Page extract:
——
Testing bundled workflows
Introduction to testing and prerequisites
Introduction to using workflows with Dorieh can be found in Data Processing Pipelines
Bundled workflows can be tested in two ways:
With a local installation of dorieh package
Using Docker image
Regardless of the option you need to install a CWL implementation. We suggest that You create a Python virtual environment for trying this workflow, or use an existing one. If you are creating a new virtual environment, run the following command:
python3 -m venv $path
source $path/bin/activate
where $path is a path to a directory, that will be created and where the new visualiser environment will reside.
To run the workflow you need to install a CWL implementation. We suggest using Toil. To install Toil just run the following command in your Python Virtual Environment:
pip install "toil[cwl,aws]"
If you would like to test workflows with a local installation of Dorieh, execute this additional command:
pip install dorieh
Before running any test
Tests write significant amount of logs, therefore we recommend running them in a temporary scratch directory.
First, create a scratch directory:
mkdir -p scratch/testxx
cd scratch/testxx
You will also need to create a database connection file, see Managing database connections for details and examples.
——
Work to complete:
[1] In the workflow testing guide, which CWL implementation is suggested?
[2] Translate this sentence from the workflow testing guide into Spanish: "Tests write significant amount of logs, therefore we recommend running them in a temporary scratch directory."
[3] Copy out everything in the workflow testing guide from "To run the workflow" down to "details and examples.".

Supplied records:
——
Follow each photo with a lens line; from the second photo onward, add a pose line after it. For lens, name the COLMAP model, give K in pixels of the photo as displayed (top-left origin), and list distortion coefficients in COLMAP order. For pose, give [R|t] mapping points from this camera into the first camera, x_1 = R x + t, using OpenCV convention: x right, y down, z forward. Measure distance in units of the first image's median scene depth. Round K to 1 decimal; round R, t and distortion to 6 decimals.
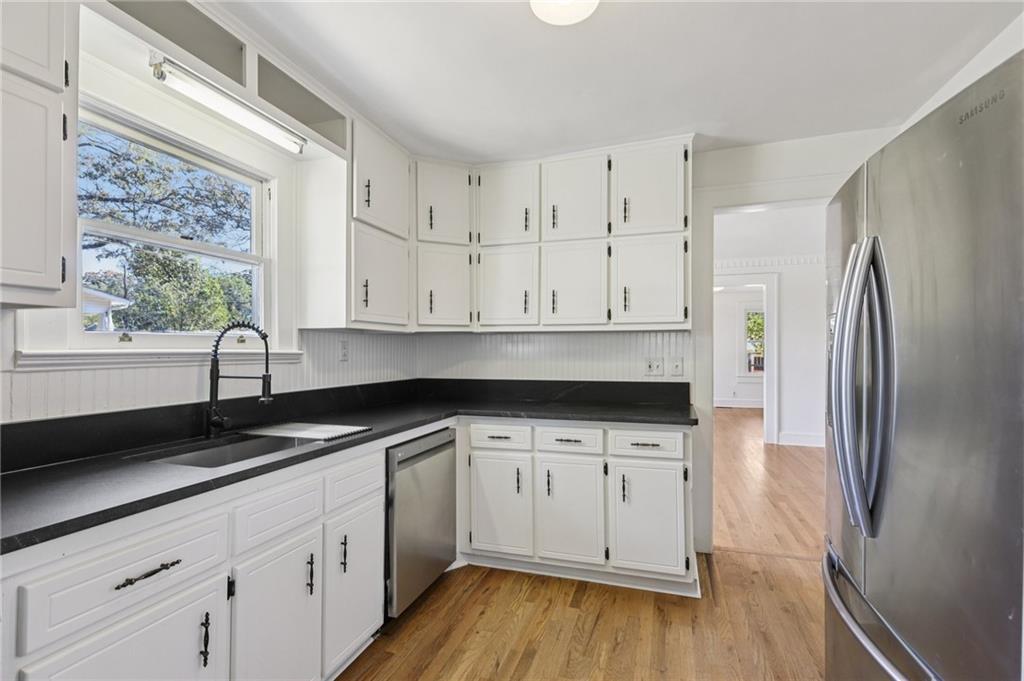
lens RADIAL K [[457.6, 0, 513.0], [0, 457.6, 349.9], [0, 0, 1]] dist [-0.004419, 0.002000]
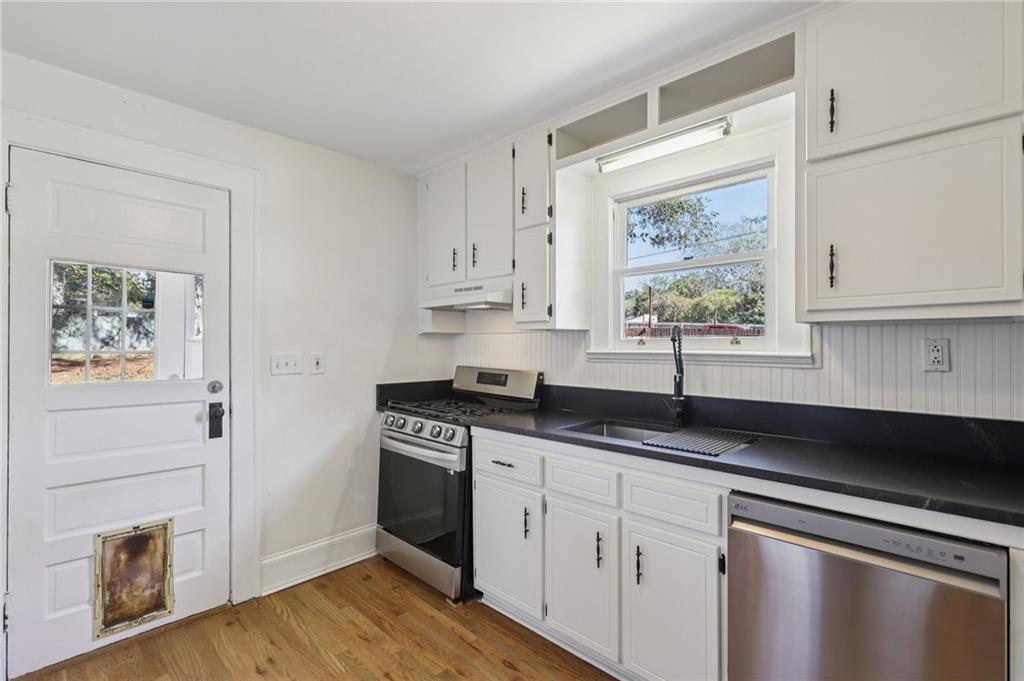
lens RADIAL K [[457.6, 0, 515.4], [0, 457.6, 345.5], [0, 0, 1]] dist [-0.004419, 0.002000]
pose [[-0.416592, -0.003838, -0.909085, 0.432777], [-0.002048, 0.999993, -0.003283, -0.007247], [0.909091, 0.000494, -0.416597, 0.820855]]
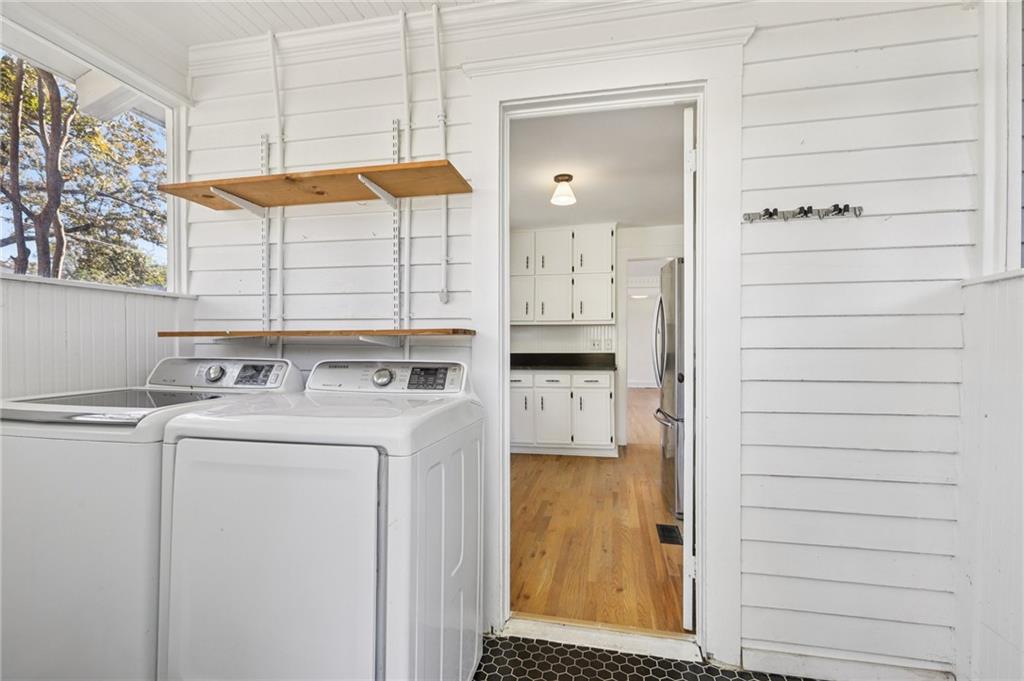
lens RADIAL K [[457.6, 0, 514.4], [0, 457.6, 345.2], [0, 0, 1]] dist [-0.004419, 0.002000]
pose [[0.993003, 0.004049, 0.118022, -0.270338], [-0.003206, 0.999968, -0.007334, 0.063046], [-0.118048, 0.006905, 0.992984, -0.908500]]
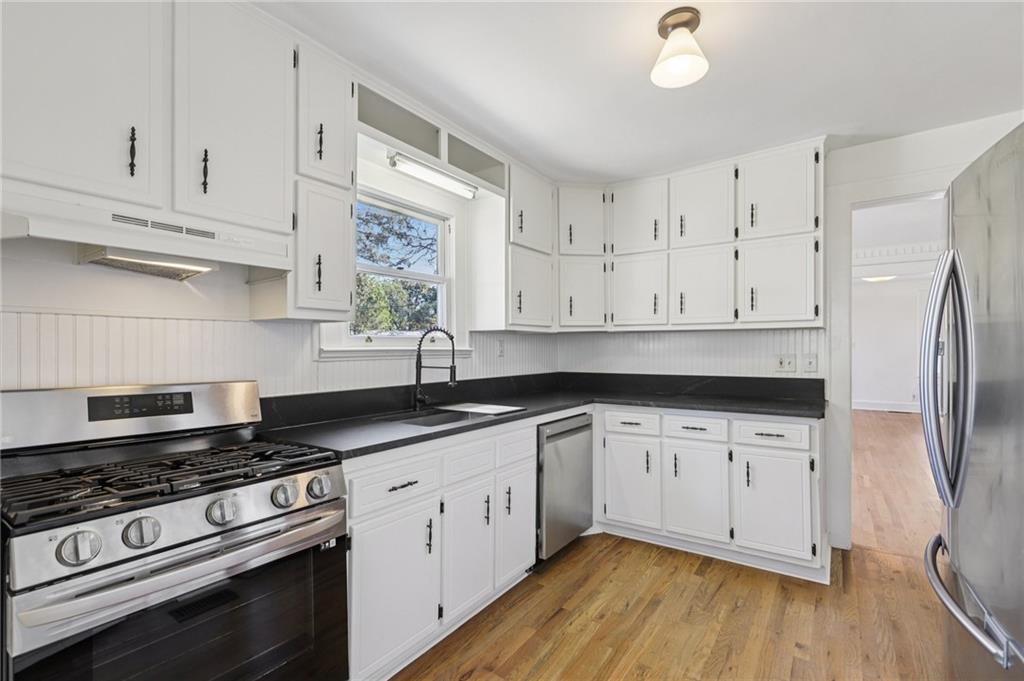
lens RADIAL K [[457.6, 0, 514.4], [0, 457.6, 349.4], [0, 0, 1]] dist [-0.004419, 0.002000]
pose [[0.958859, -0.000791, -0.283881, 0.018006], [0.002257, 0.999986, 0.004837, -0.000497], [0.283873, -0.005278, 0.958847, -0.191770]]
——
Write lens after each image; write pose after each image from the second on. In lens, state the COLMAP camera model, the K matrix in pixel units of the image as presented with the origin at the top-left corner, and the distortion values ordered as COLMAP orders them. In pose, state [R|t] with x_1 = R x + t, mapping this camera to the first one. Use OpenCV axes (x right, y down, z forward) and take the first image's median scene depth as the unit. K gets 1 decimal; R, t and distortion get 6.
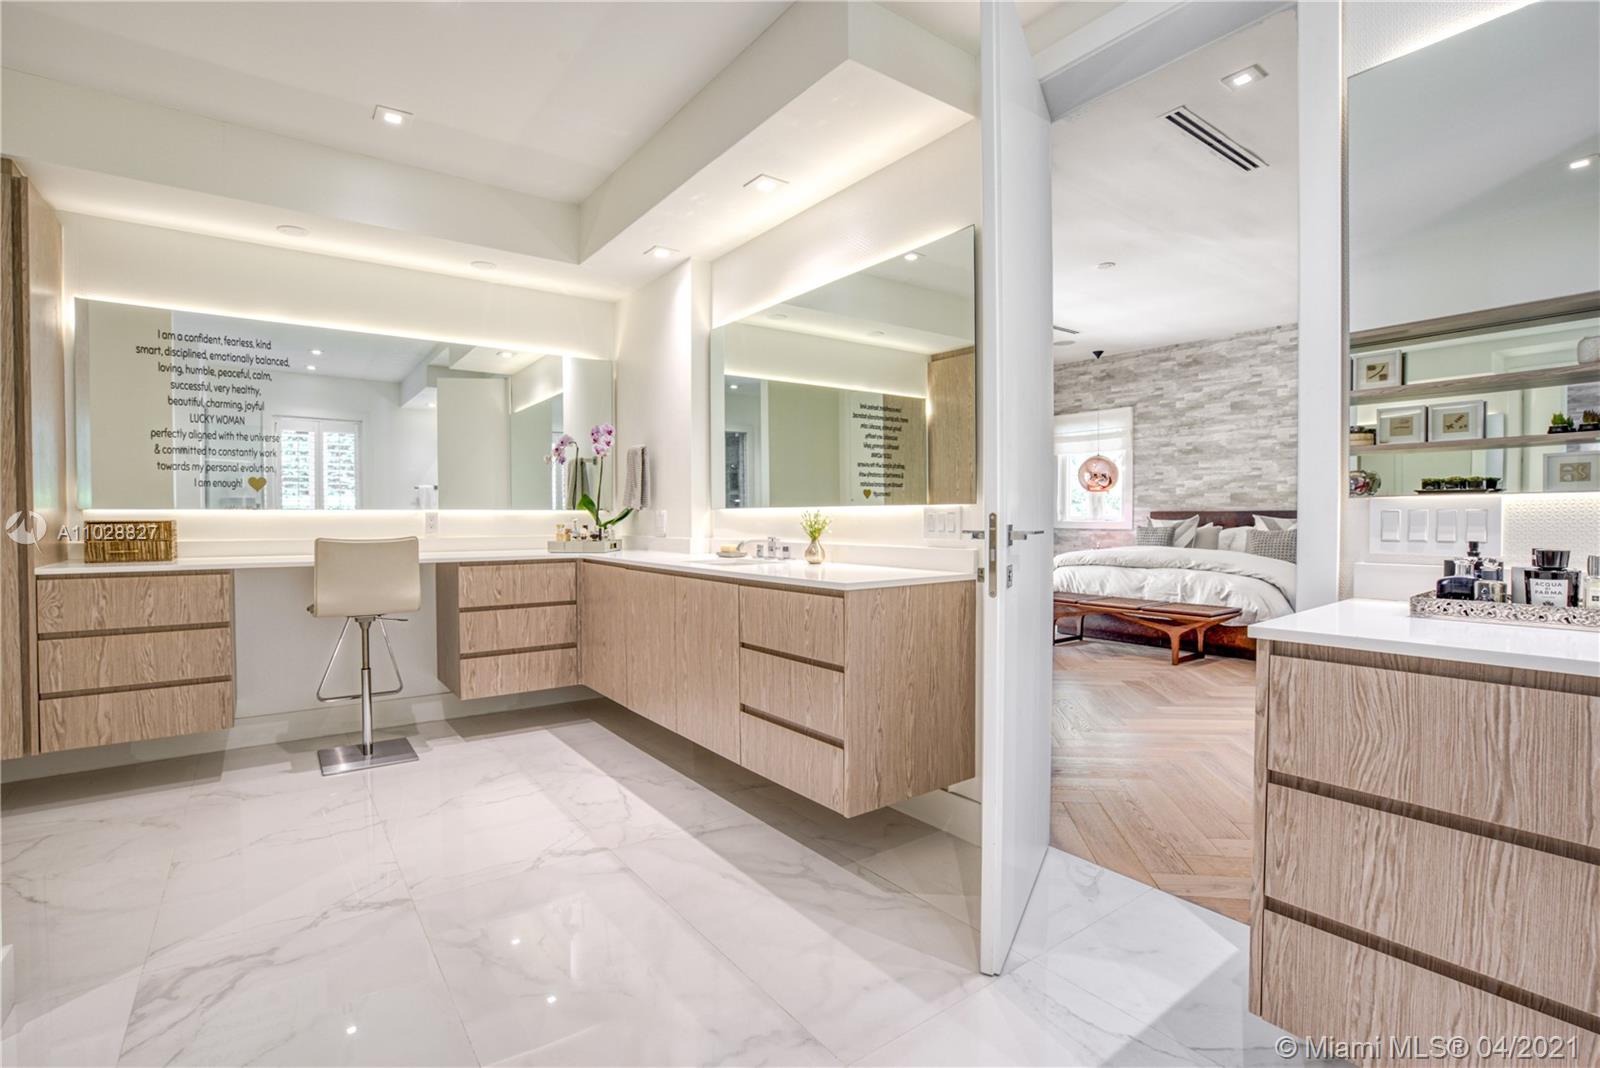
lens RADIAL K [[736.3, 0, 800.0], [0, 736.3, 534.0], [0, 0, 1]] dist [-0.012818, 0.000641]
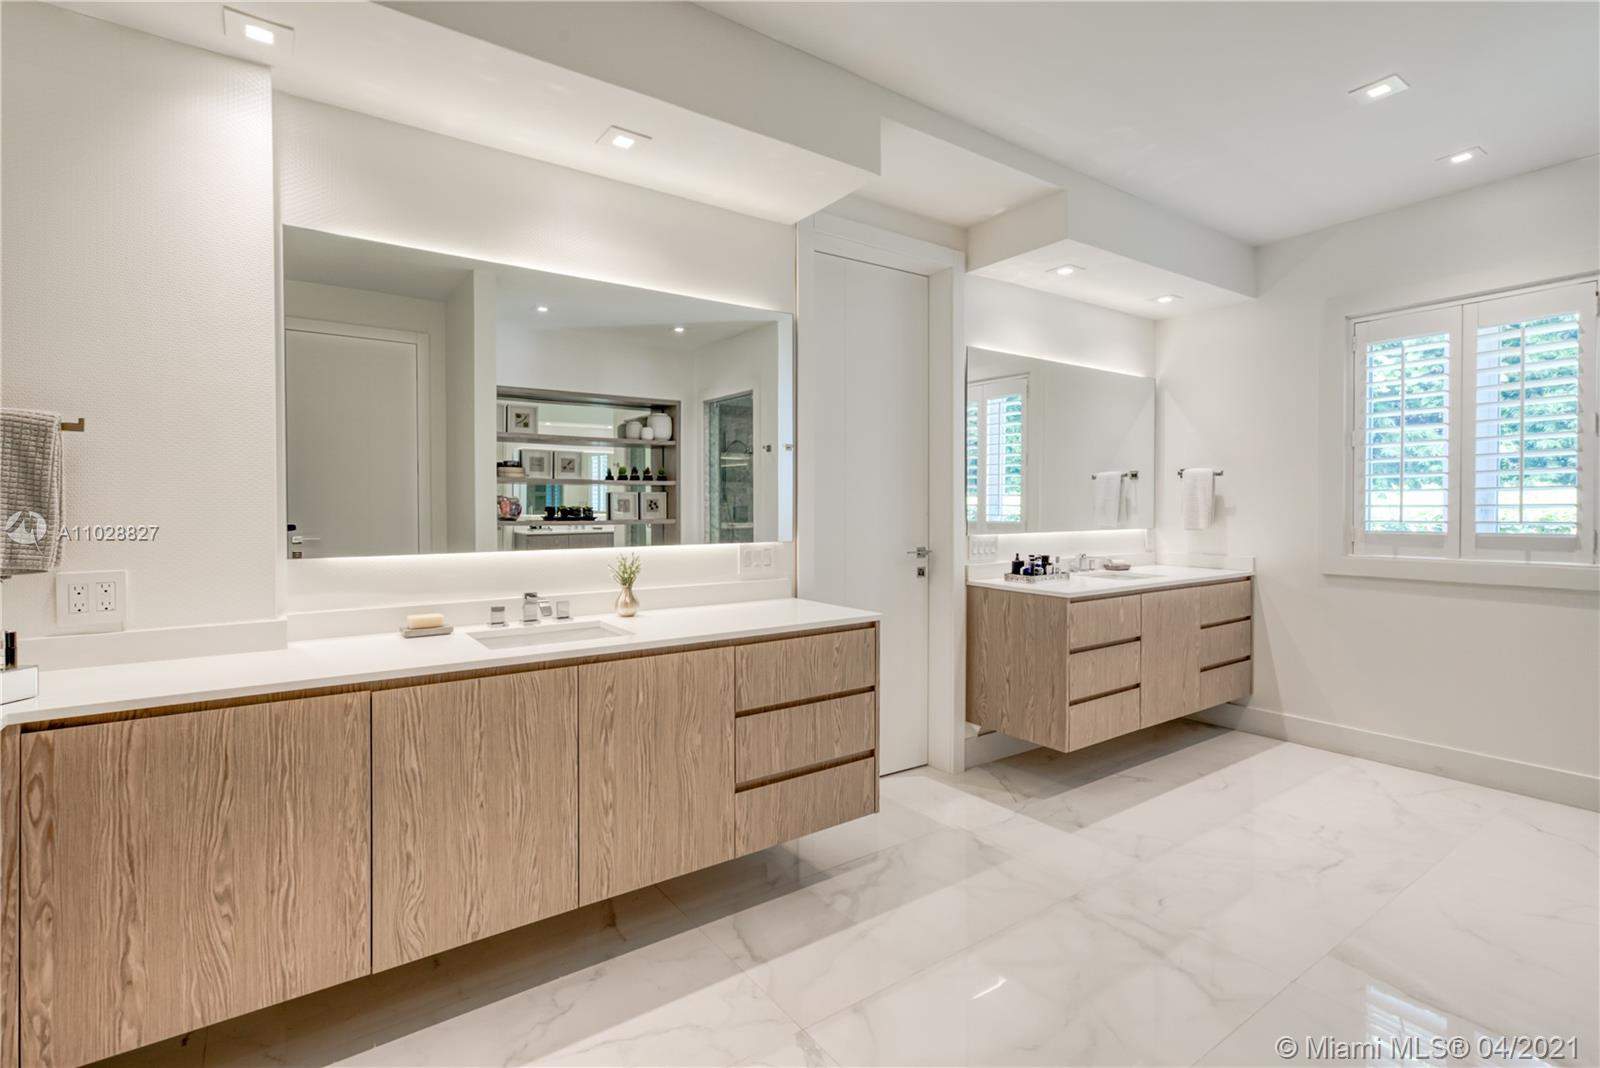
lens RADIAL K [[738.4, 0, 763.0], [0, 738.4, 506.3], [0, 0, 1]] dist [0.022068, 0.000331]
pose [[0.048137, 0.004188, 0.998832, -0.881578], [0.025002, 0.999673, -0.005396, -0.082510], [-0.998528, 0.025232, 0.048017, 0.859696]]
——
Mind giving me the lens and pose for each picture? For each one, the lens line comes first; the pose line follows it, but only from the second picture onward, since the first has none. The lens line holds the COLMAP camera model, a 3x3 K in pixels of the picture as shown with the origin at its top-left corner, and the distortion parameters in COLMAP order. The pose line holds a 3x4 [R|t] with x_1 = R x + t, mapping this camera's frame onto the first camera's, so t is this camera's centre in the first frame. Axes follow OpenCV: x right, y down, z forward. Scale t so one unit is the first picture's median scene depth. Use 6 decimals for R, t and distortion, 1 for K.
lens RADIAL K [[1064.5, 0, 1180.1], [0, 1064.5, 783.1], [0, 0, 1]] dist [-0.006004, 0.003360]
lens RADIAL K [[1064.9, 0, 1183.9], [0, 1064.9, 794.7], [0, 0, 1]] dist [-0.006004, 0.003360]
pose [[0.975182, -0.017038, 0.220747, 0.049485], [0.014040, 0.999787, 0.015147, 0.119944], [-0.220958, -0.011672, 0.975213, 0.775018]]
——
Solved problems:
[1] Toil.

[2] Las pruebas generan una cantidad considerable de registros, por lo que recomendamos ejecutarlas en un directorio temporal de trabajo.

[3]
To run the workflow you need to install a CWL implementation. We suggest using Toil. To install Toil just run the following command in your Python Virtual Environment:
pip install "toil[cwl,aws]"
If you would like to test workflows with a local installation of Dorieh, execute this additional command:
pip install dorieh
Before running any test
Tests write significant amount of logs, therefore we recommend running them in a temporary scratch directory.
First, create a scratch directory:
mkdir -p scratch/testxx
cd scratch/testxx
You will also need to create a database connection file, see Managing database connections for details and examples.